Ikeda Hiroshi, Stark Johanna, Fischer Harald, Wagner Matthias, Drdla Ruth, Jäger Tino, Sandkühler Jürgen
Department of Neurophysiology, Center for Brain Research, Medical University of Vienna, Vienna, Austria.
Science. 2006 Jun 16;312(5780):1659-62. doi: 10.1126/science.1127233.

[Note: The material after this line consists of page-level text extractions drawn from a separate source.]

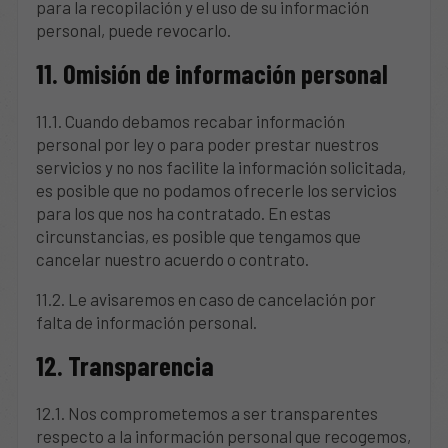
para la recopilación y el uso de su información
personal, puede revocarlo.
11. Omisión de información personal
11.1. Cuando debamos recabar información
personal por ley o para poder prestar nuestros
servicios y no nos facilite la información solicitada,
es posible que no podamos ofrecerle los servicios
para los que nos ha contratado. En estas
circunstancias, es posible que tengamos que
cancelar nuestro acuerdo o contrato.
11.2. Le avisaremos en caso de cancelación por
falta de información personal.
12. Transparencia
12.1. Nos comprometemos a ser transparentes
respecto a la información personal que recogemos,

Inflammation and trauma lead to enhanced pain sensitivity (hyperalgesia), which is in part due to altered sensory processing in the spinal cord. The synaptic hypothesis of hyperalgesia, which postulates that hyperalgesia is induced by the activity-dependent long-term potentiation (LTP) in the spinal cord, has been challenged, because in previous studies of pain pathways, LTP was experimentally induced by nerve stimulation at high frequencies ( approximately 100 hertz). This does not, however, resemble the real low-frequency afferent barrage that occurs during inflammation. We identified a synaptic amplifier at the origin of an ascending pain pathway that is switched-on by low-level activity in nociceptive nerve fibers. This model integrates known signal transduction pathways of hyperalgesia without contradiction.
炎症和创伤会导致痛觉敏感性增强(痛觉过敏),这部分是由于脊髓中感觉处理过程的改变。痛觉过敏的突触假说是,痛觉过敏是由脊髓中依赖活动的长时程增强(LTP)诱导产生的,但这一假说受到了挑战,因为在之前关于疼痛通路的研究中,LTP是通过高频(约100赫兹)神经刺激实验性诱导产生的。然而,这与炎症期间实际发生的低频传入神经冲动并不相似。我们在一条上行疼痛通路的起始处发现了一个突触放大器,它由伤害性神经纤维的低水平活动开启。该模型毫无矛盾地整合了已知的痛觉过敏信号转导通路。